Advertising Profile means a collection of personal data elements of a data subject/Data Principal that represents the profile of the individual in terms of his commercial activities such as buying of goods and services and includes the intelligent insights that may be developed about the individual that may be used for advertising purpose.

Kindly note that when we use the word “Profile” instead of “Data” to define “Sensitive Personal Information” we are clearly defining that it is not one single parameter that we are defining in this definition but a “Profile” which is a collection of several parameters.

Under this consideration, we can perhaps make corresponding changes in the list of “Sensitive personal information” to replace Health Data, Financial Data or Genetic data etc with corresponding profiles.

We therefore re-define the “Sensitive Personal Information” as follows.

Sensitive Personal Data

Personal Data which may reasonably cause a significant harm to the individual  in the hands of unauthorized person is classified as “Sensitive personal data” and includes 

a) Credentials for accessing restricted data

b) Health Profile

c) Financial Profile

d) Sex Profile

e) Biometric Profile

f) Genetic Profile

(g) Advertising Profile.

As regards the restrictions to be placed on use of information for Advertising, we shall cover it under the compliance requirements since it is related to prevention of harm to the data subject.

By focussing the regulation from “Collection and Processing” to “Misuse and Harm”, the industry would be relieved from the restrictive regime of business involving personal data collection and legitimate use and focus more on the harm caused by the misuse.

This shift of focus may be used by unscrupulous business entities who may take advantage of the weaknesses in the enforcement mechanism. Hence these suggestions need strict vigilance and enforcement.

Currently we use the Data Protection Impact Assessment and the Privacy By Design Policy as instruments to capture the intentions of a Data Controller or Data Fiduciary and follow up with the Concurrent audit and mandatory annual audit as well as the 4% turnover based penalty.

In order to increase the deterrence, any intentional contravention of a “DPIA” or “Privacy By Design Policy” (which in PDPB 2019 required registration) should be considered as “Breach of Trust” and made punishable as a criminal offence subject to a safe harbor clause based on “Due Diligence”. (These will be discussed in detail in subsequent chapters)

It may be necessary that the Due Diligence should include DPIA to be used in any profiling process and should be mandatorily subjected to a DPIA which will be filed with the regulatory authority.

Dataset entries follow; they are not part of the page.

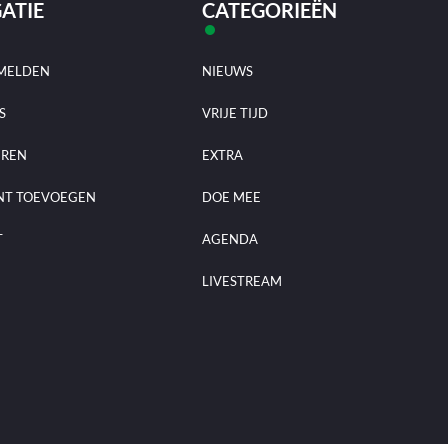
ATIE
CATEGORIEËN
MELDEN
NIEUWS
S
VRIJE TIJD
EREN
EXTRA
NT TOEVOEGEN
DOE MEE
T
AGENDA
LIVESTREAM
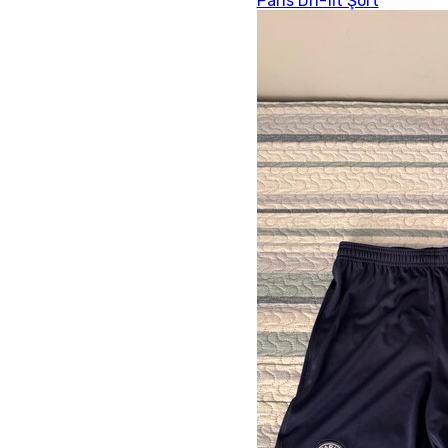
Paris Dri-fit Şort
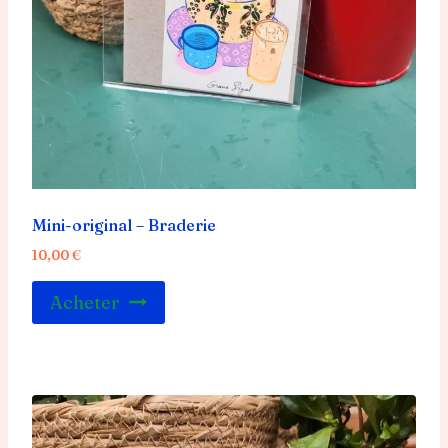
Mini-original – Braderie
10,00
€
Acheter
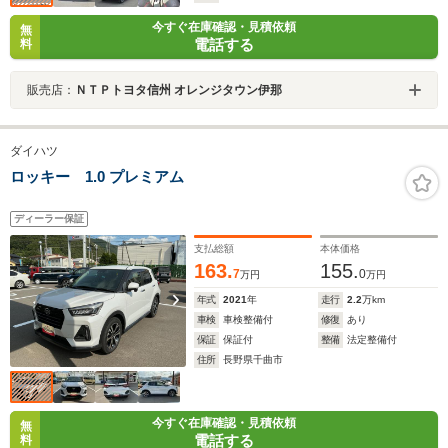
今すぐ在庫確認・見積依頼
無
電話する
料
販売店：
ＮＴＰトヨタ信州 オレンジタウン伊那
ダイハツ
ロッキー 1.0 プレミアム
ディーラー保証
支払総額
本体価格
163.
155.
7
0
万円
万円
年式
2021
年
走行
2.2
万km
車検
車検整備付
修復
あり
保証
保証付
整備
法定整備付
住所
長野県千曲市
今すぐ在庫確認・見積依頼
無
電話する
料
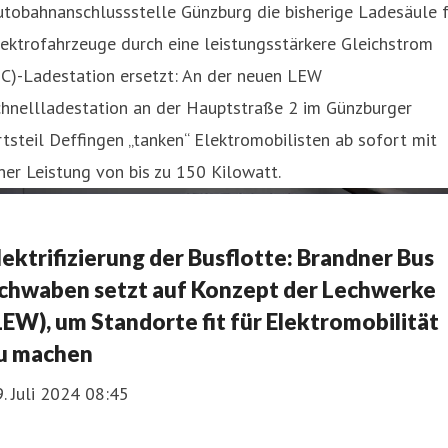
tobahnanschlussstelle Günzburg die bisherige Ladesäule f
ektrofahrzeuge durch eine leistungsstärkere Gleichstrom
DC)-Ladestation ersetzt: An der neuen LEW
chnellladestation an der Hauptstraße 2 im Günzburger
tsteil Deffingen „tanken“ Elektromobilisten ab sofort mit
ner Leistung von bis zu 150 Kilowatt.
lektrifizierung der Busflotte: Brandner Bus
chwaben setzt auf Konzept der Lechwerke
LEW), um Standorte fit für Elektromobilität
u machen
. Juli 2024 08:45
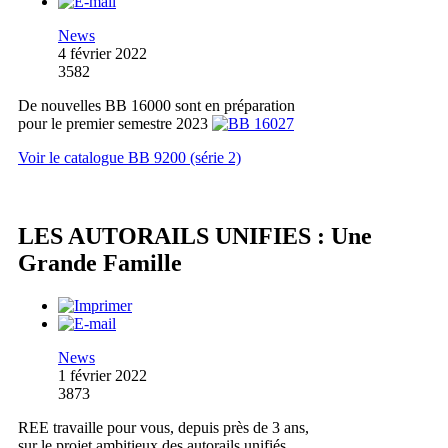
News
4 février 2022
3582
De nouvelles BB 16000 sont en préparation
pour le premier semestre 2023
Voir le catalogue BB 9200 (série 2)
LES AUTORAILS UNIFIES : Une
Grande Famille
News
1 février 2022
3873
REE travaille pour vous, depuis près de 3 ans,
sur le projet ambitieux des autorails unifiés.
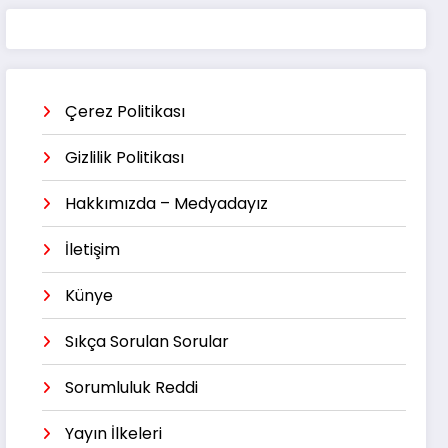
Çerez Politikası
Gizlilik Politikası
Hakkımızda – Medyadayız
İletişim
Künye
Sıkça Sorulan Sorular
Sorumluluk Reddi
Yayın İlkeleri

I request the readers to send their comments on the above.

Naavi

P.S: These discussions are presently for a debate and is a work in progress awaiting more inputs for further refinement. It is understood that the Government may already have a draft and may completely ignore all these recommendations. However, it is considered that these suggestions will assist in the development of “Jurisprudence” in the field of Data Governance in India and hence these discussions will continue until the Government releases its own version for further debate. Other professionals who are interested in participating in this exercise and particularly the Research and Academic organizations are invited to participate. Since this exercise is too complex to institutionalize, it is being presented at this stage as only the thoughts of Naavi.  Views expressed here may be considered as personal views of Naavi and not that of FDPPI or any other organization that Naavi may be associated with.